#### [課題 1]
樹脂ペレットに関する文章を、原文どおり全文書き写してください。

#### [表示テキスト]
本発明は、特定の樹脂と添加剤とを含有する特定構造の樹脂ペレットに関する。
従来より、樹脂成形品を製造する原材料として樹脂ペレットが用いられてきた。このような樹脂ペレットには、樹脂とともに各種の添加剤が含まれることが多く、このような添加剤としては樹脂成形品を着色するための顔料等の着色剤が一般的に知られている(特許文献1〜3)。そして、このような添加剤を高濃度に含む樹脂ペレットは、一般にマスターバッチと呼ばれることが多い。
一方、各種の樹脂成形品を製造するに際しその製造工程中の作業性を改善することを目的として、あるいはその樹脂成形品自体に機能として滑性を付与することを目的として、滑剤を添加剤として含有した樹脂ペレットの提供が所望されている。

#### [エントリ一覧]
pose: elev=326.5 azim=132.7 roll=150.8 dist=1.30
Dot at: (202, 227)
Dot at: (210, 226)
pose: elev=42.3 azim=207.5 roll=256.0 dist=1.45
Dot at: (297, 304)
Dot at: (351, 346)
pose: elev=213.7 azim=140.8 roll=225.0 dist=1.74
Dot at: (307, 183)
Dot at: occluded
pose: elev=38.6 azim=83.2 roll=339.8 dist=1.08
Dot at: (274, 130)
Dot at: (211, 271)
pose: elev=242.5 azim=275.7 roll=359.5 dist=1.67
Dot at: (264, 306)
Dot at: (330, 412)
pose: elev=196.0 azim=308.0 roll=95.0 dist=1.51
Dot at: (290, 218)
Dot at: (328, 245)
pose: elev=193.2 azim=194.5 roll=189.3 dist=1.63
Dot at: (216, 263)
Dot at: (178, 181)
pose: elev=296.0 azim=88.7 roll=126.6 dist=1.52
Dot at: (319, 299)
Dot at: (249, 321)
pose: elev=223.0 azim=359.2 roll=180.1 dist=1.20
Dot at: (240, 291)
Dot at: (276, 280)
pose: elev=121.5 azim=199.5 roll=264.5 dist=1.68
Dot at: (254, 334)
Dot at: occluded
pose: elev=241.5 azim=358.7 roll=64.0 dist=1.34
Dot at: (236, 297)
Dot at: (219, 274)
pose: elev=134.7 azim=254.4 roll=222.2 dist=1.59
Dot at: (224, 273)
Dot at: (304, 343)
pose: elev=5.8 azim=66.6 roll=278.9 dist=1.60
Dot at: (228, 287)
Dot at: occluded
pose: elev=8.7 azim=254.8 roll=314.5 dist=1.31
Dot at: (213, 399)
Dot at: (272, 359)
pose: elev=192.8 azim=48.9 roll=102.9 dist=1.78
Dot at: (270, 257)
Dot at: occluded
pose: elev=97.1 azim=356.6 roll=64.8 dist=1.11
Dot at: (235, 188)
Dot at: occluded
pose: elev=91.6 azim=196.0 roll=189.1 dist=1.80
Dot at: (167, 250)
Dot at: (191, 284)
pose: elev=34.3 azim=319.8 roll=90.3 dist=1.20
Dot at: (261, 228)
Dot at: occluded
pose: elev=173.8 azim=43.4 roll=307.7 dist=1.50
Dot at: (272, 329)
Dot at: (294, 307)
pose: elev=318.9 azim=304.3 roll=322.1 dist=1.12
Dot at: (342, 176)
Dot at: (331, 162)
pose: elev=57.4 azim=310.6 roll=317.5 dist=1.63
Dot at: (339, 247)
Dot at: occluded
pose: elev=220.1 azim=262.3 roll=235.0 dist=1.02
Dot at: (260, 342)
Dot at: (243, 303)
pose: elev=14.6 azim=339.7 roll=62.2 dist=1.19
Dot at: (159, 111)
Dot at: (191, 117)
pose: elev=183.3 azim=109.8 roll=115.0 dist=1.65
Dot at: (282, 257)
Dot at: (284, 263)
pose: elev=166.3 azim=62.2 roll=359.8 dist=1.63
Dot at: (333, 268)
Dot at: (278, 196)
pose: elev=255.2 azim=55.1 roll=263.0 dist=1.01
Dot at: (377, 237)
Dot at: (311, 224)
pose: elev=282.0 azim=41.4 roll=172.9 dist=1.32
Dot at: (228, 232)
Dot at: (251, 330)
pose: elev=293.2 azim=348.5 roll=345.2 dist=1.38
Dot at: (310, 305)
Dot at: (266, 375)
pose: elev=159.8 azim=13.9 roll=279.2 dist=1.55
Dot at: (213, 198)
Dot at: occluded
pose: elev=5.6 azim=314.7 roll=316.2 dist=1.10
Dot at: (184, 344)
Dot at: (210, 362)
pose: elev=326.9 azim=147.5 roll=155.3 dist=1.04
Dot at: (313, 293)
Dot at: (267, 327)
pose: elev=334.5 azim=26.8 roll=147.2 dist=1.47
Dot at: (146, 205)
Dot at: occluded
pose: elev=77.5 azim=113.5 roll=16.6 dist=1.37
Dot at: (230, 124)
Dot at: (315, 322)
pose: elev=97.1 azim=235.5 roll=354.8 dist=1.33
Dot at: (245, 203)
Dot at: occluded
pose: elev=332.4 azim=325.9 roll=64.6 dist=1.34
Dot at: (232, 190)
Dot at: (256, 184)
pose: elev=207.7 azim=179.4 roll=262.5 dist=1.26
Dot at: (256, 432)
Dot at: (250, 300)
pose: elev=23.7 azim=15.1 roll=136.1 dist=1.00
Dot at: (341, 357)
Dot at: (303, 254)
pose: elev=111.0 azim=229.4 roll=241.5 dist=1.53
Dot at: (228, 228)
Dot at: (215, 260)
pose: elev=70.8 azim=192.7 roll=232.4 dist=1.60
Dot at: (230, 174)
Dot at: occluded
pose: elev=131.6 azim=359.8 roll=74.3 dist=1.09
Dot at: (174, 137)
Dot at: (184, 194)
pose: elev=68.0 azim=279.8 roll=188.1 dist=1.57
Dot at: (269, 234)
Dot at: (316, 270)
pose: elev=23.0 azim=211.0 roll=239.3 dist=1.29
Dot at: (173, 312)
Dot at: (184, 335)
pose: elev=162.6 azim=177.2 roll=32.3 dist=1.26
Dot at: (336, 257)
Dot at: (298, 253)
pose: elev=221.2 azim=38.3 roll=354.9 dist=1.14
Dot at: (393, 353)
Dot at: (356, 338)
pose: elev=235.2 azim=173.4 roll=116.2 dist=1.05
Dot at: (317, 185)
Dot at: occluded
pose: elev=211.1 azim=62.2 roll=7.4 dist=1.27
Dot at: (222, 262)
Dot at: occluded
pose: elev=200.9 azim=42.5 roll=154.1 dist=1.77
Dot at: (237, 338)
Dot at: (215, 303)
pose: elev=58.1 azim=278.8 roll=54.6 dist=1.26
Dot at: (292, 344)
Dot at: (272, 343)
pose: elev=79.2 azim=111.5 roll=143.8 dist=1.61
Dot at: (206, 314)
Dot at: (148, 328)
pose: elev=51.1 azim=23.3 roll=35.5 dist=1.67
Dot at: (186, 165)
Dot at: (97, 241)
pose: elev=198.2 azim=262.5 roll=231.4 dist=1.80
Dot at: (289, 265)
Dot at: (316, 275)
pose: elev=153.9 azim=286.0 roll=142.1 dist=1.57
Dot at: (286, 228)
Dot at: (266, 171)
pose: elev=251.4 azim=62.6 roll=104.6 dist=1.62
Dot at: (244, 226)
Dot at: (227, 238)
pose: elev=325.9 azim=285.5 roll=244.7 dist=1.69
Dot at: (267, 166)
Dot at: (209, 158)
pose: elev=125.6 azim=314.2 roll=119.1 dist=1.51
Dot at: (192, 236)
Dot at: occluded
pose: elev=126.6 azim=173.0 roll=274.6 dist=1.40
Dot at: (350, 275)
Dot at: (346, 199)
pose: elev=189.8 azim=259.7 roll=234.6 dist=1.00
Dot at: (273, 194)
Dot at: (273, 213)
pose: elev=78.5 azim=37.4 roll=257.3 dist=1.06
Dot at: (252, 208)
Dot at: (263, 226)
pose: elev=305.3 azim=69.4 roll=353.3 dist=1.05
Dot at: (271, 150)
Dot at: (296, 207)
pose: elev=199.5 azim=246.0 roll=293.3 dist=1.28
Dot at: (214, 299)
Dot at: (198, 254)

#### [課題 2]
エントリのうち、「pose: elev=196.0 azim=308.0」を含む行から「Dot at: (278, 196)」を含む行までのすべてを、空行を除いた番号付きリストに書き直してください。両端の行も含め、この範囲の行のみを対象とします。

#### [出力 1]
本発明は、特定の樹脂と添加剤とを含有する特定構造の樹脂ペレットに関する。
従来より、樹脂成形品を製造する原材料として樹脂ペレットが用いられてきた。このような樹脂ペレットには、樹脂とともに各種の添加剤が含まれることが多く、このような添加剤としては樹脂成形品を着色するための顔料等の着色剤が一般的に知られている(特許文献1〜3)。そして、このような添加剤を高濃度に含む樹脂ペレットは、一般にマスターバッチと呼ばれることが多い。
一方、各種の樹脂成形品を製造するに際しその製造工程中の作業性を改善することを目的として、あるいはその樹脂成形品自体に機能として滑性を付与することを目的として、滑剤を添加剤として含有した樹脂ペレットの提供が所望されている。

#### [出力 2]
1. pose: elev=196.0 azim=308.0 roll=95.0 dist=1.51
2. Dot at: (290, 218)
3. Dot at: (328, 245)
4. pose: elev=193.2 azim=194.5 roll=189.3 dist=1.63
5. Dot at: (216, 263)
6. Dot at: (178, 181)
7. pose: elev=296.0 azim=88.7 roll=126.6 dist=1.52
8. Dot at: (319, 299)
9. Dot at: (249, 321)
10. pose: elev=223.0 azim=359.2 roll=180.1 dist=1.20
11. Dot at: (240, 291)
12. Dot at: (276, 280)
13. pose: elev=121.5 azim=199.5 roll=264.5 dist=1.68
14. Dot at: (254, 334)
15. Dot at: occluded
16. pose: elev=241.5 azim=358.7 roll=64.0 dist=1.34
17. Dot at: (236, 297)
18. Dot at: (219, 274)
19. pose: elev=134.7 azim=254.4 roll=222.2 dist=1.59
20. Dot at: (224, 273)
21. Dot at: (304, 343)
22. pose: elev=5.8 azim=66.6 roll=278.9 dist=1.60
23. Dot at: (228, 287)
24. Dot at: occluded
25. pose: elev=8.7 azim=254.8 roll=314.5 dist=1.31
26. Dot at: (213, 399)
27. Dot at: (272, 359)
28. pose: elev=192.8 azim=48.9 roll=102.9 dist=1.78
29. Dot at: (270, 257)
30. Dot at: occluded
31. pose: elev=97.1 azim=356.6 roll=64.8 dist=1.11
32. Dot at: (235, 188)
33. Dot at: occluded
34. pose: elev=91.6 azim=196.0 roll=189.1 dist=1.80
35. Dot at: (167, 250)
36. Dot at: (191, 284)
37. pose: elev=34.3 azim=319.8 roll=90.3 dist=1.20
38. Dot at: (261, 228)
39. Dot at: occluded
40. pose: elev=173.8 azim=43.4 roll=307.7 dist=1.50
41. Dot at: (272, 329)
42. Dot at: (294, 307)
43. pose: elev=318.9 azim=304.3 roll=322.1 dist=1.12
44. Dot at: (342, 176)
45. Dot at: (331, 162)
46. pose: elev=57.4 azim=310.6 roll=317.5 dist=1.63
47. Dot at: (339, 247)
48. Dot at: occluded
49. pose: elev=220.1 azim=262.3 roll=235.0 dist=1.02
50. Dot at: (260, 342)
51. Dot at: (243, 303)
52. pose: elev=14.6 azim=339.7 roll=62.2 dist=1.19
53. Dot at: (159, 111)
54. Dot at: (191, 117)
55. pose: elev=183.3 azim=109.8 roll=115.0 dist=1.65
56. Dot at: (282, 257)
57. Dot at: (284, 263)
58. pose: elev=166.3 azim=62.2 roll=359.8 dist=1.63
59. Dot at: (333, 268)
60. Dot at: (278, 196)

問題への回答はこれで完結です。